Entries shown Start Marker

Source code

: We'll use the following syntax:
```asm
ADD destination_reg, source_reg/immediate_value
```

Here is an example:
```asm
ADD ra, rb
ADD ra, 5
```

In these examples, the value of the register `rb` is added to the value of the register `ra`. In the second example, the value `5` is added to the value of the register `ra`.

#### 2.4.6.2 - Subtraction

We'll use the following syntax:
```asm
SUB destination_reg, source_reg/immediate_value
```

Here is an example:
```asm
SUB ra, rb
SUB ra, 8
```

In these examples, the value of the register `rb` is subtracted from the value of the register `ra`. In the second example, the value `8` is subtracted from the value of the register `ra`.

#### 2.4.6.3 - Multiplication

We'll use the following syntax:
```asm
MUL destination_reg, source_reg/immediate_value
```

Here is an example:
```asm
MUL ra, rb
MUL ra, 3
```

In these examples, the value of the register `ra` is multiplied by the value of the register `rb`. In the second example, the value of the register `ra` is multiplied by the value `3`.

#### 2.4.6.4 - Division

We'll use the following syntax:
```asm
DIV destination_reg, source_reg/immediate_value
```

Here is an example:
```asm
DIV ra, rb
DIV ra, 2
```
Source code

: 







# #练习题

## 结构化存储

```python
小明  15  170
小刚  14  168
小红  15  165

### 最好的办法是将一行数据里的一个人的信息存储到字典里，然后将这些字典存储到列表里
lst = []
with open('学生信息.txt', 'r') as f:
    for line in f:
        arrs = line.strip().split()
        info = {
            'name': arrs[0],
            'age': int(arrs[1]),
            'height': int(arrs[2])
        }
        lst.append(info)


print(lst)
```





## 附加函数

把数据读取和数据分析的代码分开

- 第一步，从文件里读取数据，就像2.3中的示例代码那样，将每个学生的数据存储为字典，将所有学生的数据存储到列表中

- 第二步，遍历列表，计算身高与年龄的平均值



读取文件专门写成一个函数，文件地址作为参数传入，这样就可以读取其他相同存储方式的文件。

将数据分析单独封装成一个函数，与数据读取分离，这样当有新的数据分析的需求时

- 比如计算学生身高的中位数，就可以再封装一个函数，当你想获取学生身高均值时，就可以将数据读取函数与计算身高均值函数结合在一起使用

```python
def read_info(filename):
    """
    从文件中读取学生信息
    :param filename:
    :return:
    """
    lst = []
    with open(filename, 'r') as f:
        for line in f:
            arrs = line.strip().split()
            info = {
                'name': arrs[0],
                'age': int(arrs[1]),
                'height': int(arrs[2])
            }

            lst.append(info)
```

Entries shown End Marker
Entries shown Start Marker

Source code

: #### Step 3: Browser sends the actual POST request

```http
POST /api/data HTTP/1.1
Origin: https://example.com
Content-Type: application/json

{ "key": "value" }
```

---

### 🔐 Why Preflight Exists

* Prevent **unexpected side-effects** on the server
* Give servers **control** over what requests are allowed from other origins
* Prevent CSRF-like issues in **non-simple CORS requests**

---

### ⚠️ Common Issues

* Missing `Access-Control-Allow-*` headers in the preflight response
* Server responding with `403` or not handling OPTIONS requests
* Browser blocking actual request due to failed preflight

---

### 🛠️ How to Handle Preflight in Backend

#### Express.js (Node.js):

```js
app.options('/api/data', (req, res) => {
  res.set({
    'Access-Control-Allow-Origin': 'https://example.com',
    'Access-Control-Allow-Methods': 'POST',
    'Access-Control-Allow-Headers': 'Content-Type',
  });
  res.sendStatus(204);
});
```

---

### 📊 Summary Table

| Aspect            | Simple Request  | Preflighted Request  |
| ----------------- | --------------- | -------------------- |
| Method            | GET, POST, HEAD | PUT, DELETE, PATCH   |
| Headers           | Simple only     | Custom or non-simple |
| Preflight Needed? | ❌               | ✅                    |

Entries shown End Marker

Aim of the task:
Reading through the records above, report each line in which the string "https" is found.

Answer to the problem:
Origin: https://example.com
    'Access-Control-Allow-Origin': 'https://example.com',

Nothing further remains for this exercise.